● Stored data entries

"""

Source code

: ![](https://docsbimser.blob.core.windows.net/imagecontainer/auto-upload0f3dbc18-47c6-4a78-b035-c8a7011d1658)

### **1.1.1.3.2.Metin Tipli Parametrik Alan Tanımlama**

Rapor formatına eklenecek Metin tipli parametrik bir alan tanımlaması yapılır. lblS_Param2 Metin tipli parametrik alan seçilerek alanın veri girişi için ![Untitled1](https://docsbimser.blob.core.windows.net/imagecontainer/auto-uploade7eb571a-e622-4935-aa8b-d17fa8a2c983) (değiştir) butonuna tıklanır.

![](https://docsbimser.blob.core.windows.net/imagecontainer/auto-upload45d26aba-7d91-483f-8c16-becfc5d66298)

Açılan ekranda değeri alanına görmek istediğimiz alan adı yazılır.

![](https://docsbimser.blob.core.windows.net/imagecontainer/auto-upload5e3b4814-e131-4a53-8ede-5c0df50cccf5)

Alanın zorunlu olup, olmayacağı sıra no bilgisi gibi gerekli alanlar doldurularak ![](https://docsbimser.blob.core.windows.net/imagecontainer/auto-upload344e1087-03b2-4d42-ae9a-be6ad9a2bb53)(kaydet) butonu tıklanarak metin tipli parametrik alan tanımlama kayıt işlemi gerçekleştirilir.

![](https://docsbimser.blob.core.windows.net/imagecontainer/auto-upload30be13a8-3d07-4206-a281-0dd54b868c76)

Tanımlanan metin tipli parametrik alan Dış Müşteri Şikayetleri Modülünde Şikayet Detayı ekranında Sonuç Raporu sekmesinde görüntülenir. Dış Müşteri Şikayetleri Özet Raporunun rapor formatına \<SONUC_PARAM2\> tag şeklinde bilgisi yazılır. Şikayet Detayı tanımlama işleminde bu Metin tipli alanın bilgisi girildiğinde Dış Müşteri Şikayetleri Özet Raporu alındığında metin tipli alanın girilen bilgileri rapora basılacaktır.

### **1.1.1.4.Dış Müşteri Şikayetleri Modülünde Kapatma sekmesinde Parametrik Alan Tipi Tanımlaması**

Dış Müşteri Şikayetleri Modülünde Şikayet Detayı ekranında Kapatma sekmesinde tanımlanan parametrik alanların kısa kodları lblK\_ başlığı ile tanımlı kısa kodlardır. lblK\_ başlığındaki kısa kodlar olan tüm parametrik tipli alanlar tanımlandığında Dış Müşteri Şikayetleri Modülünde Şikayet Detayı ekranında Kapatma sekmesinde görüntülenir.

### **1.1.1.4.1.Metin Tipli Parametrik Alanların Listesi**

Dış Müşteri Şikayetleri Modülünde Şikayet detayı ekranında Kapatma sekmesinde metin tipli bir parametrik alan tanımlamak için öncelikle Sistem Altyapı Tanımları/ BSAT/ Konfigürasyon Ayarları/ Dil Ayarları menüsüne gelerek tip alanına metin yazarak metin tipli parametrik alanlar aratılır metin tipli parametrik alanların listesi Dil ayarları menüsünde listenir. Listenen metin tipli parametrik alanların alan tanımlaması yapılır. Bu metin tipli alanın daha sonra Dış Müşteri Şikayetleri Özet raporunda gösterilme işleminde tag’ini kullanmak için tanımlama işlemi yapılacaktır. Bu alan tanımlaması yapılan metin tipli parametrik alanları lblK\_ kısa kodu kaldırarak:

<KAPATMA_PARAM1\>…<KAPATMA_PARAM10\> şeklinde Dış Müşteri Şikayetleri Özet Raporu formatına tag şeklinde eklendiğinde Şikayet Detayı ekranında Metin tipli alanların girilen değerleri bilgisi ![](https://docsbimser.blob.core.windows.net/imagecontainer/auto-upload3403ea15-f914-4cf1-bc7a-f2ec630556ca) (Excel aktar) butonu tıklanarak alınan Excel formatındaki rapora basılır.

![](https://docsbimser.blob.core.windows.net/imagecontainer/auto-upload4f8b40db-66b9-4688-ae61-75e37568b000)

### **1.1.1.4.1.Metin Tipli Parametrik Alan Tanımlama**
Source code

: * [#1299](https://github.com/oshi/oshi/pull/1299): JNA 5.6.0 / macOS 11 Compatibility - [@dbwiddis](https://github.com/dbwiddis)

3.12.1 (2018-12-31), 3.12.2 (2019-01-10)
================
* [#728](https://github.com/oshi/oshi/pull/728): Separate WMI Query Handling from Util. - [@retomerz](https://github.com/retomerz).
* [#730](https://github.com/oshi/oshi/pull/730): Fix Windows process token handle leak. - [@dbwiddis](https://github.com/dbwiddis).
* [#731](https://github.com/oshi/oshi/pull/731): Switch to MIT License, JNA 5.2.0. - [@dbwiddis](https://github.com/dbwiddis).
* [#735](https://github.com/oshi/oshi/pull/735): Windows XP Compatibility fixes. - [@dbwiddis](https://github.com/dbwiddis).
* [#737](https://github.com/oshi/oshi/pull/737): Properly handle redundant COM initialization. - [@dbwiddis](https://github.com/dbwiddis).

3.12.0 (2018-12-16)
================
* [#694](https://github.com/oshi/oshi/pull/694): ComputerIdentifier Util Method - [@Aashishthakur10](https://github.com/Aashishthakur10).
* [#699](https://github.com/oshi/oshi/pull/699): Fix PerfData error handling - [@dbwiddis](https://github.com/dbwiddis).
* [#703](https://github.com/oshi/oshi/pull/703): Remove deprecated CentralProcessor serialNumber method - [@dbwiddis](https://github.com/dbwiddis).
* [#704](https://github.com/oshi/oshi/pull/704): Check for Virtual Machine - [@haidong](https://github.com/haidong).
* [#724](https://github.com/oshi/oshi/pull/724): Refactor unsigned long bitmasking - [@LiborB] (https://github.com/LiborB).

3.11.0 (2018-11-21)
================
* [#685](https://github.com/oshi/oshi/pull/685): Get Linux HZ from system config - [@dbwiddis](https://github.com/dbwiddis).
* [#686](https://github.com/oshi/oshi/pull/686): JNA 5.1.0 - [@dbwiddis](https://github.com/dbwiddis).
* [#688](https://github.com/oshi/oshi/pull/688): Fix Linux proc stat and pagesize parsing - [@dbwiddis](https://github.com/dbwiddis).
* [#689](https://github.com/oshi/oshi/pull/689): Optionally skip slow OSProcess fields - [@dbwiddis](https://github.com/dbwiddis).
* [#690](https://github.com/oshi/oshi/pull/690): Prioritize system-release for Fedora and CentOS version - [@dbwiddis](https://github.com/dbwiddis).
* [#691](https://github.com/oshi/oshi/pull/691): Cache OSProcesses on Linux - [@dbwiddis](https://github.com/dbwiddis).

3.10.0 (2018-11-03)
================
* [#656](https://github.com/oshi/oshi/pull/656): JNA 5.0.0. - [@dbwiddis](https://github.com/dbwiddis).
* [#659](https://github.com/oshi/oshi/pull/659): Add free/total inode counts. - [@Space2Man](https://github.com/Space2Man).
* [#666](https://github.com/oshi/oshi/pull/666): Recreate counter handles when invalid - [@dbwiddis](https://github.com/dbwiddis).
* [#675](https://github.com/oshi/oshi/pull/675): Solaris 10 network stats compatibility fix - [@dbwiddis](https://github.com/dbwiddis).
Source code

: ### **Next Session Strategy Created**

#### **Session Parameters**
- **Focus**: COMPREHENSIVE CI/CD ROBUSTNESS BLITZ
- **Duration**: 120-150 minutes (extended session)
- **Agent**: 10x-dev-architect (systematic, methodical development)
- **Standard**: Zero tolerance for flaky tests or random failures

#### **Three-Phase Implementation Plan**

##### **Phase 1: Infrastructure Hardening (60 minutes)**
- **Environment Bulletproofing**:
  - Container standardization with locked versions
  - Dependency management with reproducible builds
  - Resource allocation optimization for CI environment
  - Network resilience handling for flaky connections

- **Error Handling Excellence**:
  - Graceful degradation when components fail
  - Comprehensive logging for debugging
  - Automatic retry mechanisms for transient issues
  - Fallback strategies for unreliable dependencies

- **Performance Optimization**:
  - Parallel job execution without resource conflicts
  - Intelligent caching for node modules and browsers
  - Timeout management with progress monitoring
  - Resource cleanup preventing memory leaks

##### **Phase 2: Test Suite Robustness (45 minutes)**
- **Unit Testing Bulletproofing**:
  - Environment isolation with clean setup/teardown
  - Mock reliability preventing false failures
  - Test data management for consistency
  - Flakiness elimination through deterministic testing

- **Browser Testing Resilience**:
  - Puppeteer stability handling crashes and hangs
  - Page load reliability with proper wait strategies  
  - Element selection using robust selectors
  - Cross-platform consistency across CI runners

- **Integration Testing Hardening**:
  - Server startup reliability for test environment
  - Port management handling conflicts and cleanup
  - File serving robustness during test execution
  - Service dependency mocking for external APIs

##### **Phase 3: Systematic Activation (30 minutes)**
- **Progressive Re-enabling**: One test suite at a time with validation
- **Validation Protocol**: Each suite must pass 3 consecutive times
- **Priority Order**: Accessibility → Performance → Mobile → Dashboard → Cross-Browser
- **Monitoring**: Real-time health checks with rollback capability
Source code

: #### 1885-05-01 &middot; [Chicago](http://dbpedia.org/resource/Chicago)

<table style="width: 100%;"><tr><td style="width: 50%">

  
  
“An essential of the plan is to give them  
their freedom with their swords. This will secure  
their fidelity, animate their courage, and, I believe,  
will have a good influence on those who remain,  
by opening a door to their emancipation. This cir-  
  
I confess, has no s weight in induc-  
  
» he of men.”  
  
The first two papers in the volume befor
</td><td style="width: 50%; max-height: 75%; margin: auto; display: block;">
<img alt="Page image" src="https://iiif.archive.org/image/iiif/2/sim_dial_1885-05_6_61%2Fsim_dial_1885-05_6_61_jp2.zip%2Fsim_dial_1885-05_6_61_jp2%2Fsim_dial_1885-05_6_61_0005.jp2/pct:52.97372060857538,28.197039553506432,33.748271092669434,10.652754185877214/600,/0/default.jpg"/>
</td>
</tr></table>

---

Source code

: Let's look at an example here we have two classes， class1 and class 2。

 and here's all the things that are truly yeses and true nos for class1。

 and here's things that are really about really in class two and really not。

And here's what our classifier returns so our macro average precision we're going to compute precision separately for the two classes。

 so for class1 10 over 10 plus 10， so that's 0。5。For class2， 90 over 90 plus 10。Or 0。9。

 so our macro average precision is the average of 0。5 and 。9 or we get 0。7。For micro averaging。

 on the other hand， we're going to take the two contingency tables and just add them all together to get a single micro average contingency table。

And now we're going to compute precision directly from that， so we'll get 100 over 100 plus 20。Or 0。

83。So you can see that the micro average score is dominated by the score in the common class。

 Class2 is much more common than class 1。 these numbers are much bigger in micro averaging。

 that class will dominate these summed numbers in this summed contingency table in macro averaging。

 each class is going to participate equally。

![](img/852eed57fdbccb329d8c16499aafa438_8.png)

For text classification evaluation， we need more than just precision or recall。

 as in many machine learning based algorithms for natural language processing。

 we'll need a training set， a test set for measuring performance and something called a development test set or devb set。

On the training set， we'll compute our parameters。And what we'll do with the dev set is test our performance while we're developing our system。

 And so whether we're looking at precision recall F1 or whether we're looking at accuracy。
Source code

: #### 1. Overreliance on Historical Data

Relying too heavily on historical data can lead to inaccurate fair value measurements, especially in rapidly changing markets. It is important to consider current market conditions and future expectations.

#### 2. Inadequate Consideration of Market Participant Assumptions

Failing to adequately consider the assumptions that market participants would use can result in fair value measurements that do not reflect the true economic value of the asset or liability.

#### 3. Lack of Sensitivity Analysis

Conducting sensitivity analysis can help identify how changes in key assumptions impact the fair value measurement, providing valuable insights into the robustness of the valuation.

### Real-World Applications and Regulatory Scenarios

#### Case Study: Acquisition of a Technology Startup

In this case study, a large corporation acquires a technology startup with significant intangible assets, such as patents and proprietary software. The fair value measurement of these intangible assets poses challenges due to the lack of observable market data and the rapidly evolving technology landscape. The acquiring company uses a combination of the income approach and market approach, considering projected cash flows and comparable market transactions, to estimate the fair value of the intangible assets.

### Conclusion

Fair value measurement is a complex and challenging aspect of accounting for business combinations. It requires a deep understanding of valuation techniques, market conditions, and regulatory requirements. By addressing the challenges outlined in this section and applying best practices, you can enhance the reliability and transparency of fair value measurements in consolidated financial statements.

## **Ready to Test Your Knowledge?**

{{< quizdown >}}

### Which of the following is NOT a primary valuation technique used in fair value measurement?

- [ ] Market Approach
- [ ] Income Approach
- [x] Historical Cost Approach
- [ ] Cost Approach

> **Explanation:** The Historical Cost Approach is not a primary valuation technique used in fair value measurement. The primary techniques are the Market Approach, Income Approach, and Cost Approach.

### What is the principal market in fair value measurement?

"""

● Work to be completed
List every line in the rows above that contains the string "Cross", treating uppercase and lowercase letters as different.

● Result of this task
  - Cross-platform consistency across CI runners
- **Priority Order**: Accessibility → Performance → Mobile → Dashboard → Cross-Browser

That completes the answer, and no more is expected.